> _To-do item_:
Rename "scatter plot" to "scatter chart" in the material from the line holding "At which category" through the end of the material, inclusive. Return only those lines with everything else unchanged, and leave out the pictures.

> _Supplied data_:
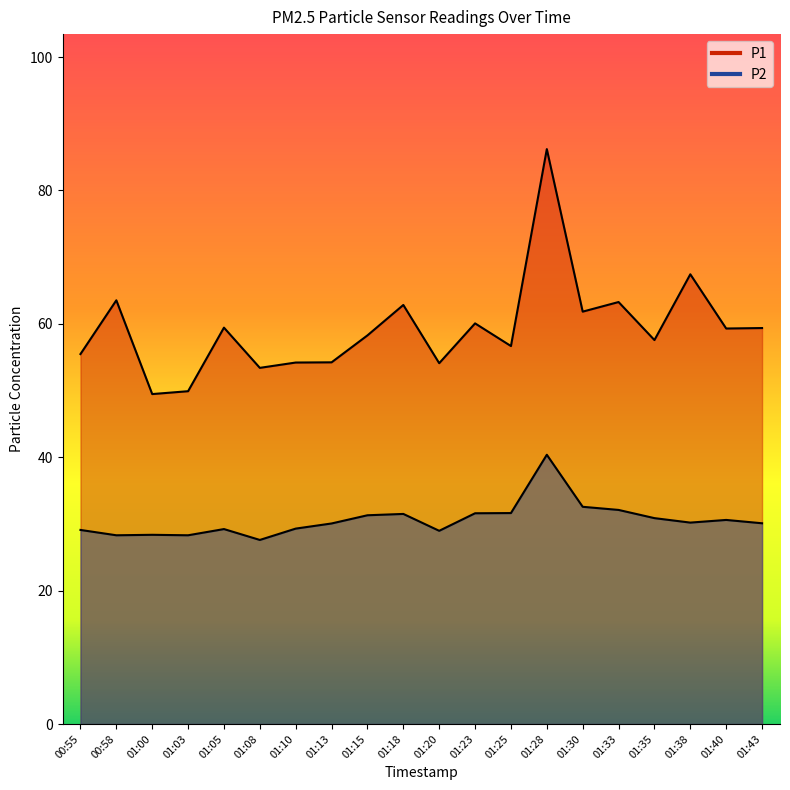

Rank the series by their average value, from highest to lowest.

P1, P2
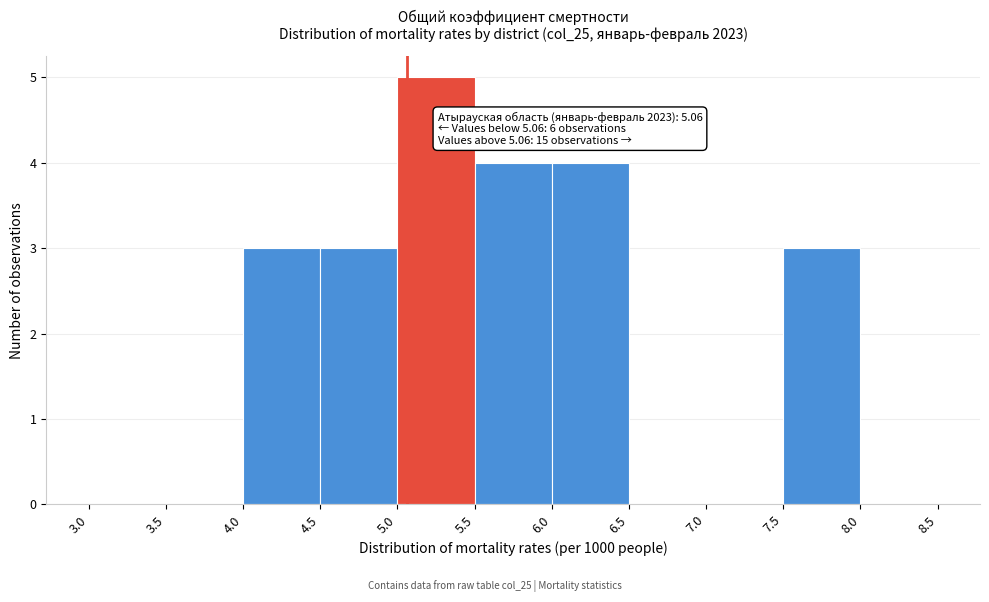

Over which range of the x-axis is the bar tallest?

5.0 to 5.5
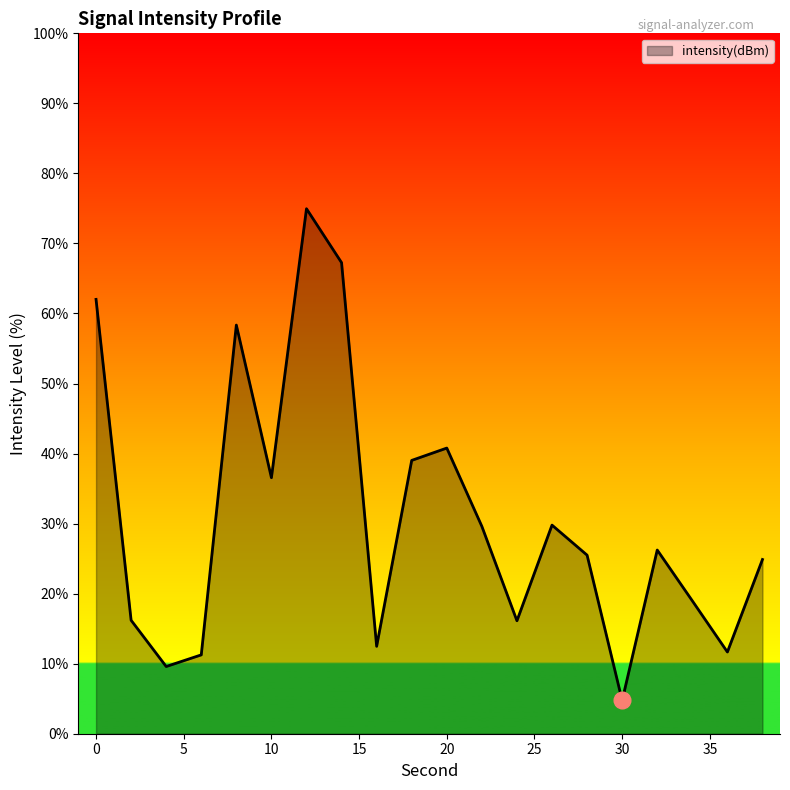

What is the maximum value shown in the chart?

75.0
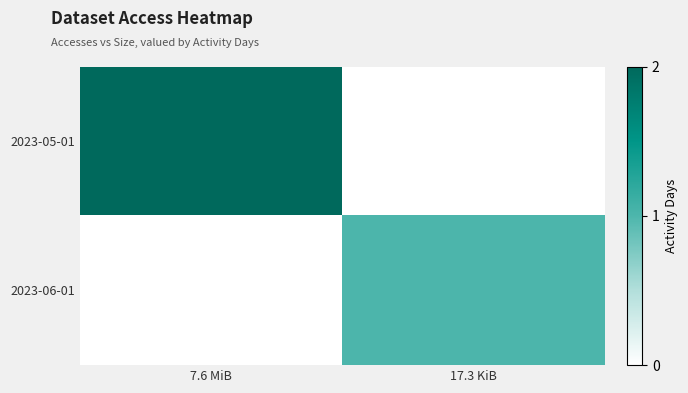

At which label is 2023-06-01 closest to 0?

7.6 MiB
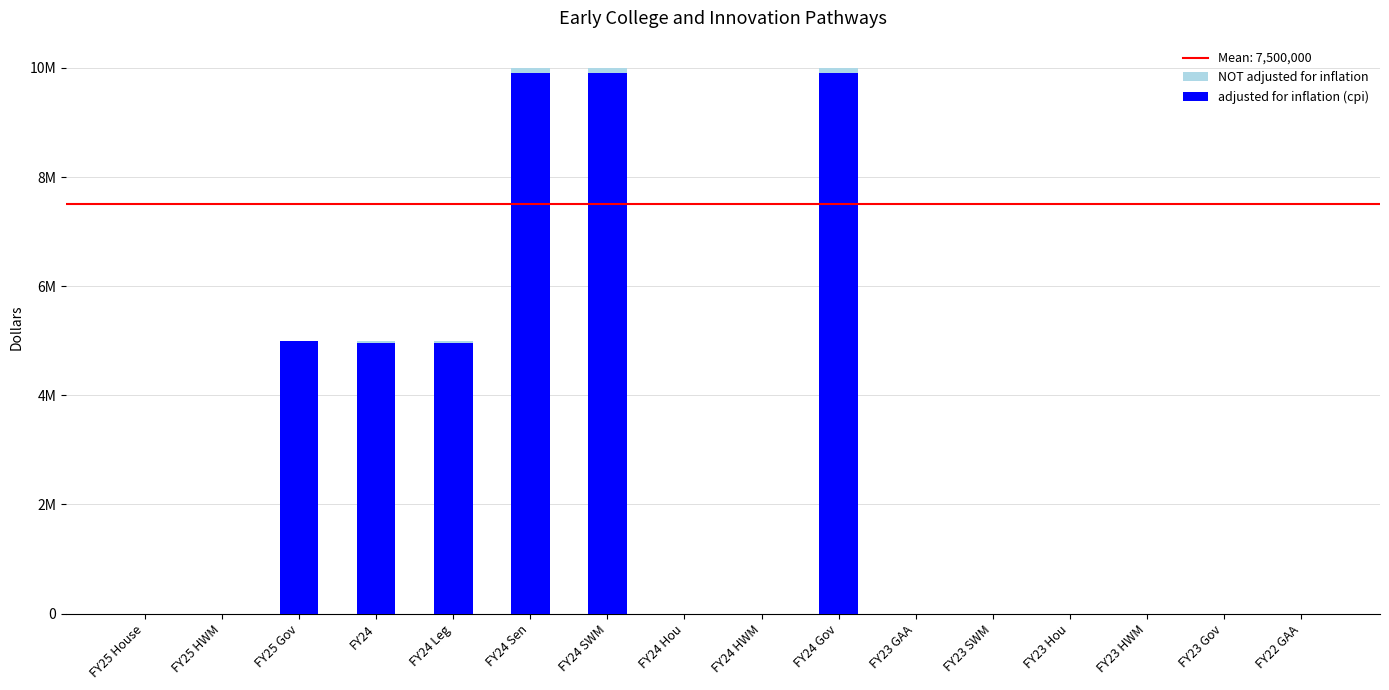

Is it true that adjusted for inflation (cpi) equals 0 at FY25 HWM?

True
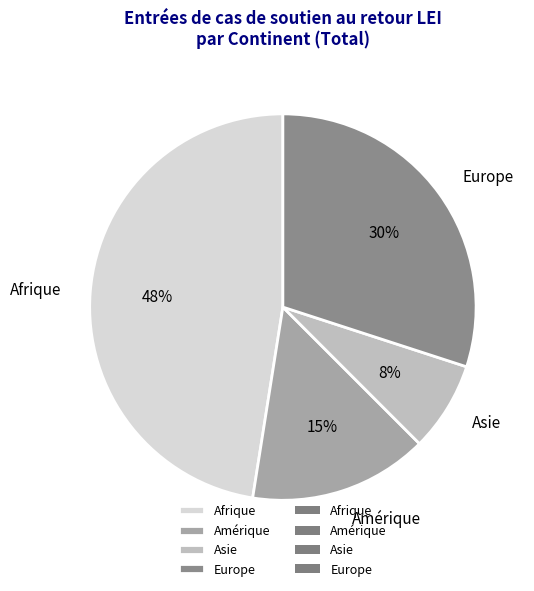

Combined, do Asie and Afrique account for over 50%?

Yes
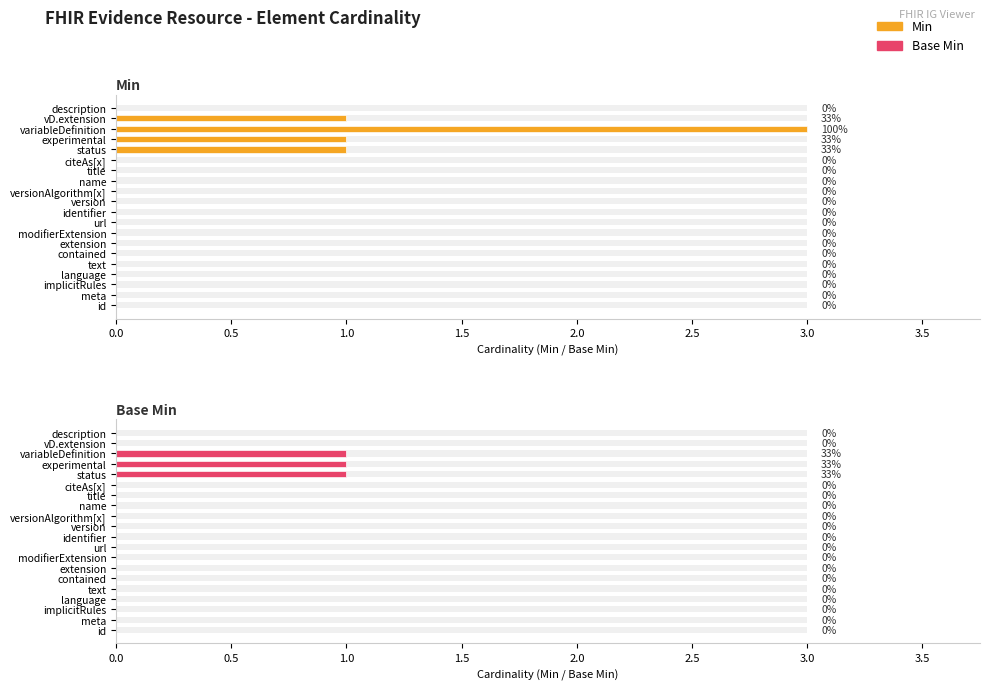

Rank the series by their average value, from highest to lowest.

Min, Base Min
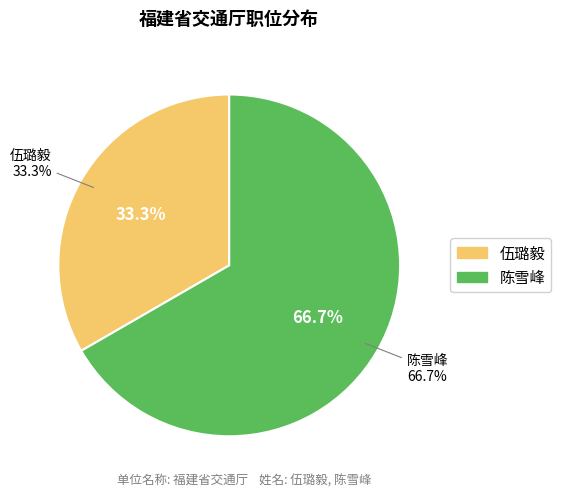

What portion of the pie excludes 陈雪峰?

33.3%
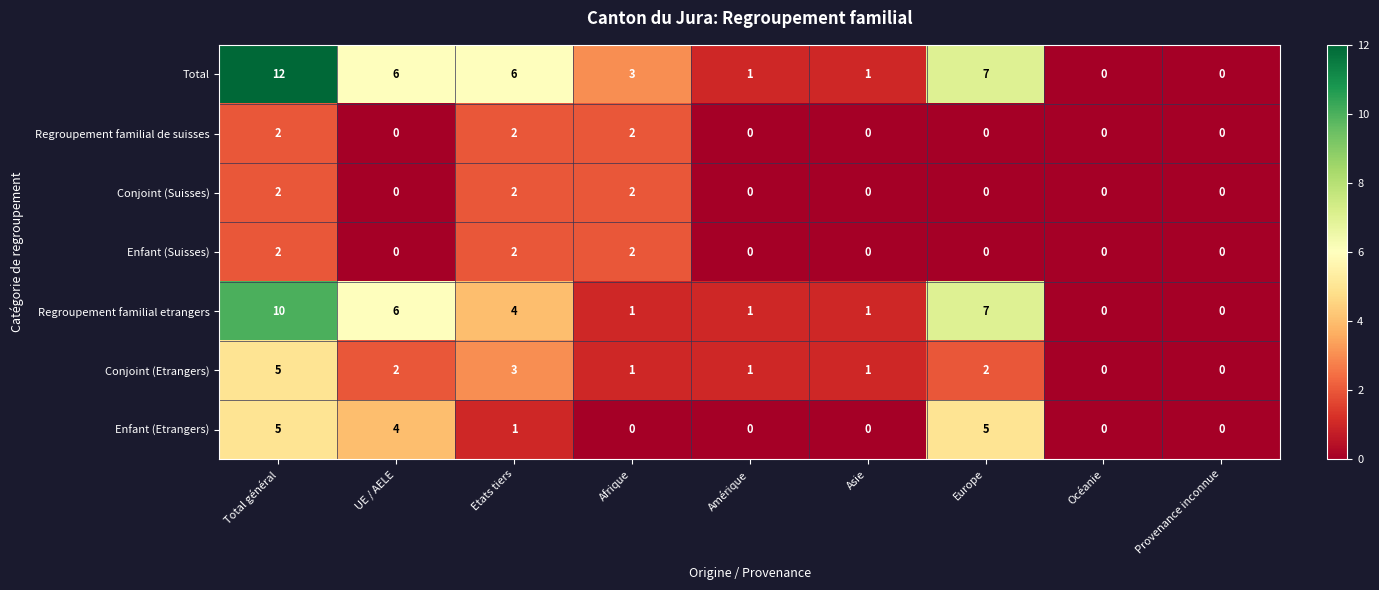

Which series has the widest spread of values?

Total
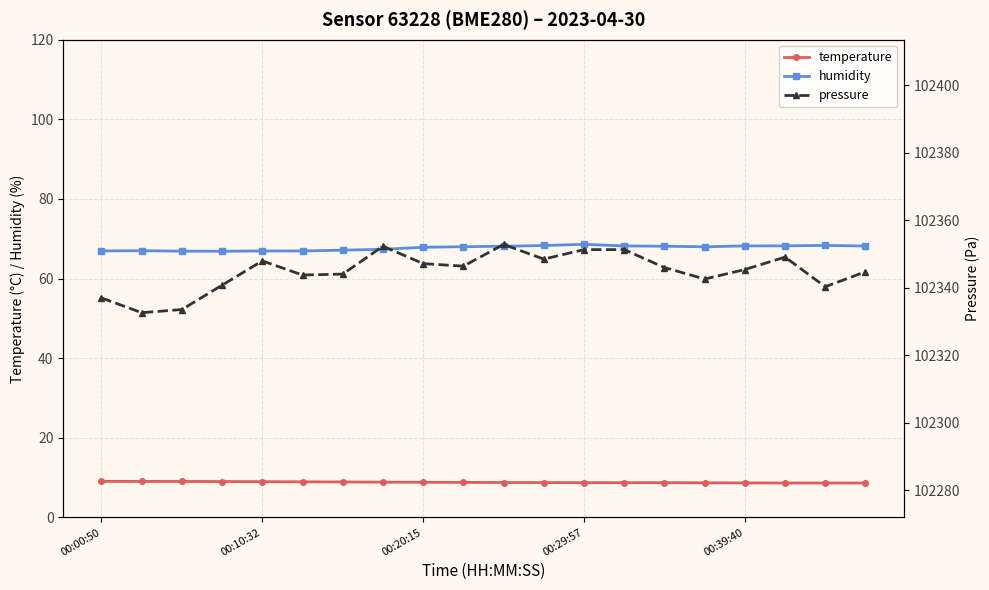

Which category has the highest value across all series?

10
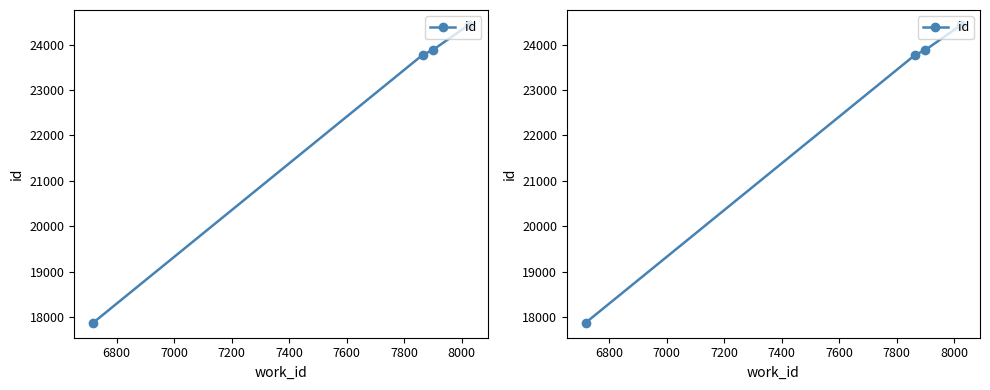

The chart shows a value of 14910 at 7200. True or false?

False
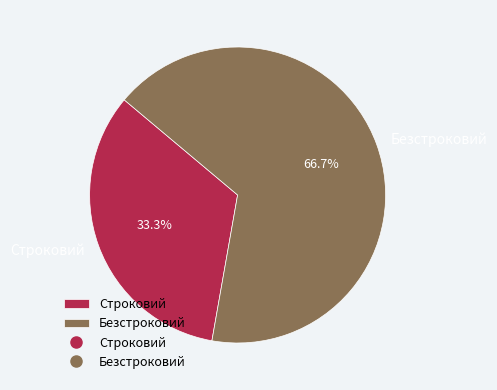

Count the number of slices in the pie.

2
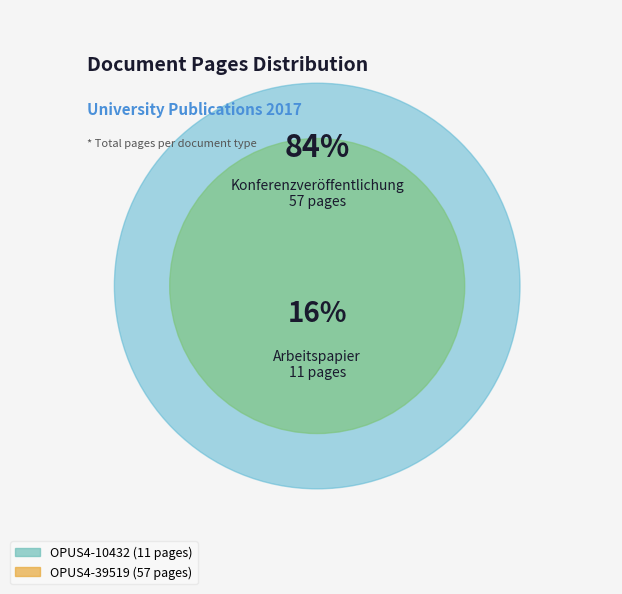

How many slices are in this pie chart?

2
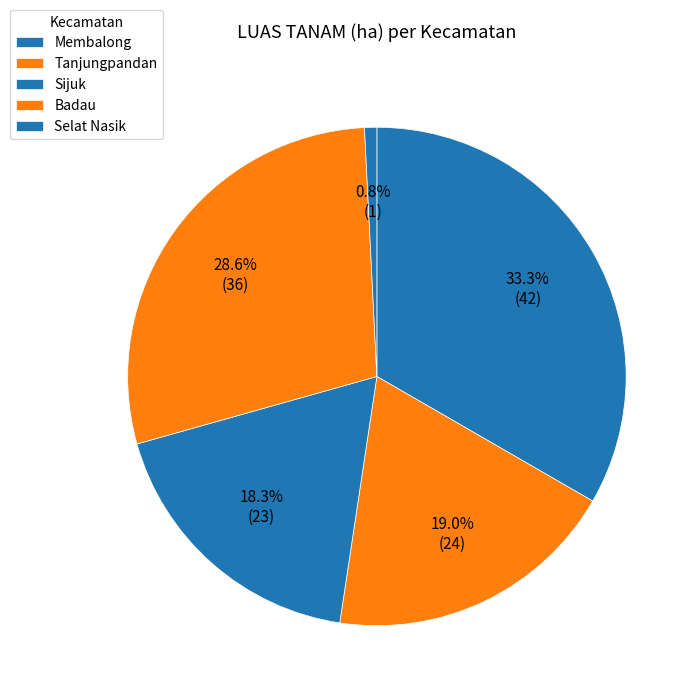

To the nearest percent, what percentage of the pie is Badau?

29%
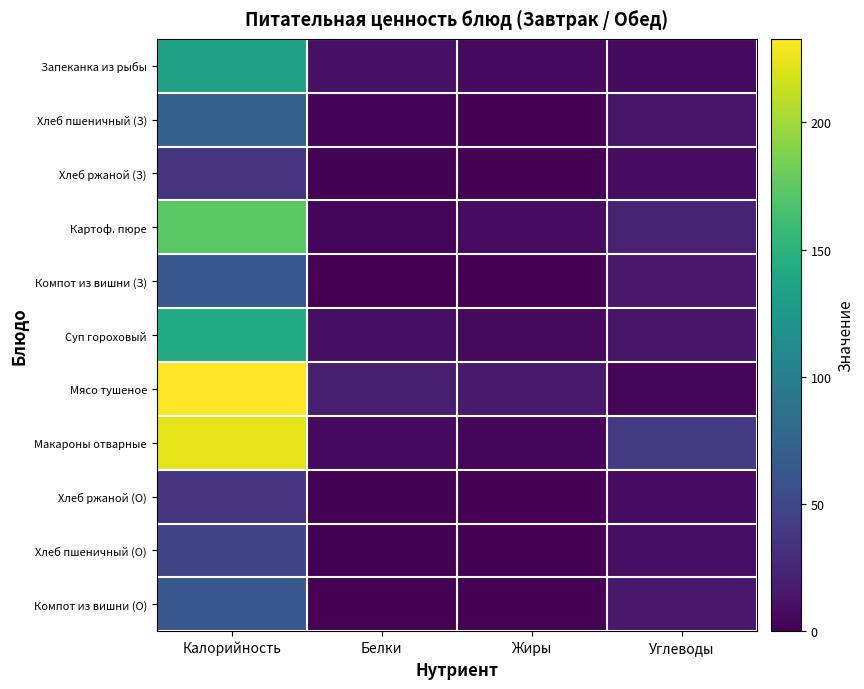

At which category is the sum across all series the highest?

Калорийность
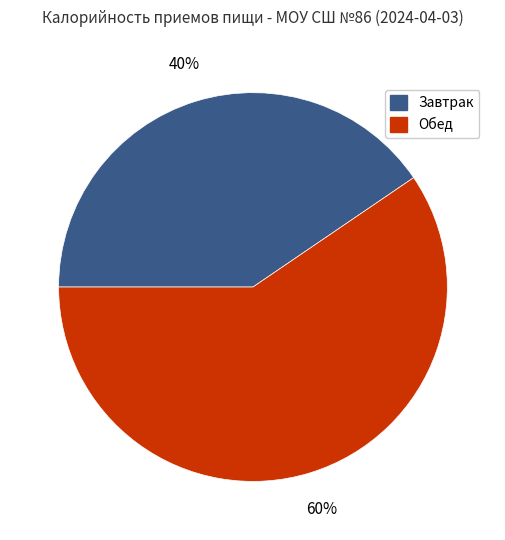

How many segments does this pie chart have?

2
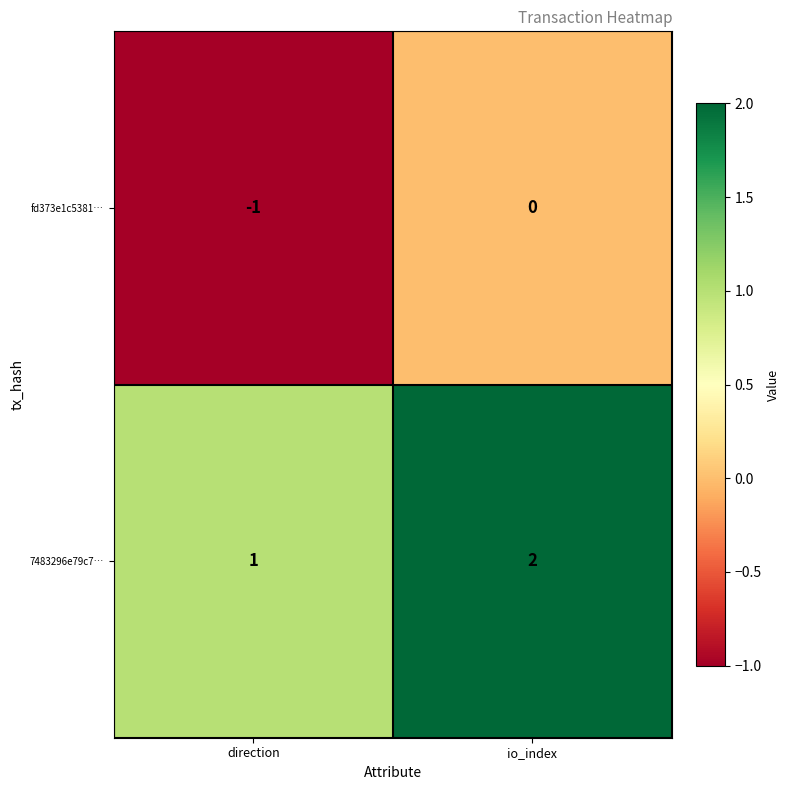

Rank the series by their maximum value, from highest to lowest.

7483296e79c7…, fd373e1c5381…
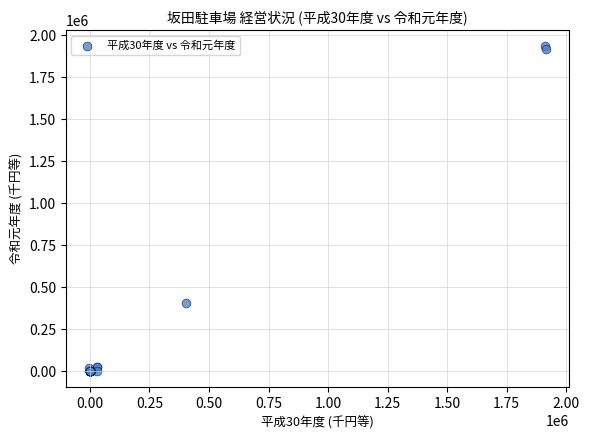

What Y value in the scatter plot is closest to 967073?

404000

> _Written reply_:
At which category is the sum across all series the highest?

Калорийность

How many segments does this pie chart have?

2

Rank the series by their maximum value, from highest to lowest.

7483296e79c7…, fd373e1c5381…

What Y value in the scatter chart is closest to 967073?

404000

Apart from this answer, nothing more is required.